There is a sense of deja vu when it comes to certain players’ claims that they are simply misunderstood, but there is an easy warmth and charisma to Stokes’ that invites people to keep taking a chance on him. That is aided by his proven ability to shine at Scottish Premiership level.

And it is the return to a more recognisable environment that attracted the striker to Livingston, who has missed the banter and is already enjoying the familiarity of football here.

Culture clash in Iran

“I’ve done a couple of years away with a few different clubs,” says Stokes. “It was a good experience and I’m glad I did it, but it was getting difficult, especially after the initial stint in Iran, which was quite difficult culturally. The football side of it went well and I did enjoy it. Lovely stadiums, great facilities. But it just took its toll after a while.

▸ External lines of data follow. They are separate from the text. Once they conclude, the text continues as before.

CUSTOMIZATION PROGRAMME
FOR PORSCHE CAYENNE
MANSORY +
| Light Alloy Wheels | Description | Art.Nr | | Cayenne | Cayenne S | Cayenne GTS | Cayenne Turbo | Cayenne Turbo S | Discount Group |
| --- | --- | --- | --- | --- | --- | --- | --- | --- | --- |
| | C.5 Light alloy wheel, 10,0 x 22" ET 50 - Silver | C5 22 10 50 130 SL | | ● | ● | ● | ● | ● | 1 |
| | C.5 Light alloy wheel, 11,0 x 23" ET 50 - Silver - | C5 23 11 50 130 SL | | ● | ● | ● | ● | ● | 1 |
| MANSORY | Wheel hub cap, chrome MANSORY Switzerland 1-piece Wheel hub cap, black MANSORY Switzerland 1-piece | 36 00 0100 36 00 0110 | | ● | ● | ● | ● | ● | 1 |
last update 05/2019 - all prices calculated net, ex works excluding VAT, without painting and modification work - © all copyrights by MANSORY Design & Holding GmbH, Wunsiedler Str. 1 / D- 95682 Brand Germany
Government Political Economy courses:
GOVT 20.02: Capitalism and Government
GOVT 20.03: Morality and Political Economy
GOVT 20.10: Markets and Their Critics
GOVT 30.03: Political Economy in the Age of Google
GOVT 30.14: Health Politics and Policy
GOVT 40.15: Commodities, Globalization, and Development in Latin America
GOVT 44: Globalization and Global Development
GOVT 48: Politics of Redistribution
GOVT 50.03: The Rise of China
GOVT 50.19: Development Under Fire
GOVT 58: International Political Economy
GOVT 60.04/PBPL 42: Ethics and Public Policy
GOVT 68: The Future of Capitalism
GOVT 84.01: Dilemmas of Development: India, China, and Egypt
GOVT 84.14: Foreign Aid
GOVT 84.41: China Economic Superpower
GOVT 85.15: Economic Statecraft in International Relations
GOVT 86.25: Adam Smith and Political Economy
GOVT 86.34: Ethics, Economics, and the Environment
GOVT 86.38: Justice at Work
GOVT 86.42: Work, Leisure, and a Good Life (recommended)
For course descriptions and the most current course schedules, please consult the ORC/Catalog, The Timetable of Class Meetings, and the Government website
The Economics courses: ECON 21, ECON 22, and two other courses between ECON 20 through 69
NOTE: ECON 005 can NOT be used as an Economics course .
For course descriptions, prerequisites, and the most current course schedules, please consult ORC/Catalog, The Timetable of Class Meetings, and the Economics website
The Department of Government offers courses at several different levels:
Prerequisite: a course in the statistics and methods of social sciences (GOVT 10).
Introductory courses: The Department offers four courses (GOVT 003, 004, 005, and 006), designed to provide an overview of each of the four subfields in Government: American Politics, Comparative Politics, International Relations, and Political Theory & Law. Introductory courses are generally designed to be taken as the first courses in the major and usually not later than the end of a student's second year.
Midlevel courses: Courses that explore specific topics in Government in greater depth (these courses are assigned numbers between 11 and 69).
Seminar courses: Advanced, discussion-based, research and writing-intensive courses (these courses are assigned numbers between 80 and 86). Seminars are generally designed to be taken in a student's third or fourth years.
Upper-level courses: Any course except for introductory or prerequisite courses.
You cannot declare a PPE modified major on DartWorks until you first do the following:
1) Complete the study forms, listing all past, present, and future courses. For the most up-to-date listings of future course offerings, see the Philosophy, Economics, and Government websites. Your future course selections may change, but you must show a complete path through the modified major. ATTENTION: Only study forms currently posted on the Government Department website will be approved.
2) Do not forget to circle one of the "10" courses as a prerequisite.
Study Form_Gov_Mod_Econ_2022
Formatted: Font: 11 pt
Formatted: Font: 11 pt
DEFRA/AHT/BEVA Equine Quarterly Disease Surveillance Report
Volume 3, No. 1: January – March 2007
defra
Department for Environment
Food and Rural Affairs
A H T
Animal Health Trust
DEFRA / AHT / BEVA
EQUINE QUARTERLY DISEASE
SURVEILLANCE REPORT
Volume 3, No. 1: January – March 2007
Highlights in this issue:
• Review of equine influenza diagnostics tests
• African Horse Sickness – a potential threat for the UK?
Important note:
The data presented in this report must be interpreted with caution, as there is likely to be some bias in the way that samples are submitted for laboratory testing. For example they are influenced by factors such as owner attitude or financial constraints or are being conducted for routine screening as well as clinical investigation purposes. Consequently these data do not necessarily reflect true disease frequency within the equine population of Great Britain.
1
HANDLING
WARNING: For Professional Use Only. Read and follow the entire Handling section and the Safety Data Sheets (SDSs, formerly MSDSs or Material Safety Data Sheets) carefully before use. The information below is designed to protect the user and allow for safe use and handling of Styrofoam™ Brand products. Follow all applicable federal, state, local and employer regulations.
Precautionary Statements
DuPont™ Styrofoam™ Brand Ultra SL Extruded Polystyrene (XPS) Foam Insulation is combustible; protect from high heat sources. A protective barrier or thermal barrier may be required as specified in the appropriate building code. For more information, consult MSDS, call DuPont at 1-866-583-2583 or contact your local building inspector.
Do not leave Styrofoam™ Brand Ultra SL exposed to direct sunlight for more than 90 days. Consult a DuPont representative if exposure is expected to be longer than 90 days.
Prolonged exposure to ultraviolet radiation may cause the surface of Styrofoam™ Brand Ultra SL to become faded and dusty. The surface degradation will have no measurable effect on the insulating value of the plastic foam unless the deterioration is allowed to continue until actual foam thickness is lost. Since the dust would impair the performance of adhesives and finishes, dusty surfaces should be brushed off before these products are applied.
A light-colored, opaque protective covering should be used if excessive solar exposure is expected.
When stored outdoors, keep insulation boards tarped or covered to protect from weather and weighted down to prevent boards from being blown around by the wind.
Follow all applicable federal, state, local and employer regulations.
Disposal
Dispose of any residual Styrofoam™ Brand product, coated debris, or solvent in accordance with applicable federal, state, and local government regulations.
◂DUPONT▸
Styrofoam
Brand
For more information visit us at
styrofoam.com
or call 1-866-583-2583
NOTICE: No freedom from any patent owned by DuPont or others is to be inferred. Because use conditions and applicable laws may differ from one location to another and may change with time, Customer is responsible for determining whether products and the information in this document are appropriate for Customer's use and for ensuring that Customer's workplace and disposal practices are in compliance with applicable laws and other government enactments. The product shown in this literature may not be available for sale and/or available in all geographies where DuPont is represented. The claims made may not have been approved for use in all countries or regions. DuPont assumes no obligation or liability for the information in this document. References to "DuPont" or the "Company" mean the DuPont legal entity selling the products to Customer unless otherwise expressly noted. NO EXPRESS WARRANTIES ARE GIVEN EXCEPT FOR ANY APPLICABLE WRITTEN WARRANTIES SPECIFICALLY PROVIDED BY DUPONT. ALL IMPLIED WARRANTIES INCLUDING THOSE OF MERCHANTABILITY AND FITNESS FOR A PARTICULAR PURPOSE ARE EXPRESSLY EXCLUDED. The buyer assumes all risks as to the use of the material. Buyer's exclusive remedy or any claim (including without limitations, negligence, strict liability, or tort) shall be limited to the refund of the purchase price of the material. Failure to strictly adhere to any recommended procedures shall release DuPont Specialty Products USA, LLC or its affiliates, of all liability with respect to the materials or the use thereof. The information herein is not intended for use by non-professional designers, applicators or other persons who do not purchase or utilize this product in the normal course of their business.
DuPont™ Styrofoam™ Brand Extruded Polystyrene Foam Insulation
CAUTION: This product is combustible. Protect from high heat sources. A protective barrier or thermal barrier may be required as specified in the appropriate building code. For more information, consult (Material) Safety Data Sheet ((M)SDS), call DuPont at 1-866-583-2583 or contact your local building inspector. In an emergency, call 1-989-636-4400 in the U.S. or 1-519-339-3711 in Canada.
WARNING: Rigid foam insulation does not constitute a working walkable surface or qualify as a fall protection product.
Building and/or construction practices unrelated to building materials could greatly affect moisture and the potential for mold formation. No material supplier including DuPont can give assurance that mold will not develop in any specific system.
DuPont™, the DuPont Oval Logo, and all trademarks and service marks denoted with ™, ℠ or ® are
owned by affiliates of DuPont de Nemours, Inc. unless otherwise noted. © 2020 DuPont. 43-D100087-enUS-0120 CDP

“The language barrier is quite difficult. At the last three clubs I was at, I had interpreters with me. It’s just hard to interact with people in the dressing room. So I’m glad to be back.”

If Greece and Turkey posed their own issues, Iran was the most unusual choice. But, if it was testing on a personal level, it was an eye-opener professionally.

Taken aback by size and scale

“It’s a nice country, nice people,” he explains. “They’re very easy-going and a lot of them do speak English, but it’s broken English and it gets difficult after a while.

“I was surprised when I got out there with the size of the stadiums, the facilities. They had 70,000-80,000 at their games. People think there are no fans and the standard of football is terrible but we had six or seven Iranian internationals on our team. The three foreigners’ slots were filled with players from back here and the standard of football was good, but it’s not the sort of place, where if you have a couple of days, you can get back and forward.

“With visas and that, you can’t actually leave the country unless you go to the police and get a stamp on it. A lot of little things had a snowball effect. I got through it, but I’m glad to be back.”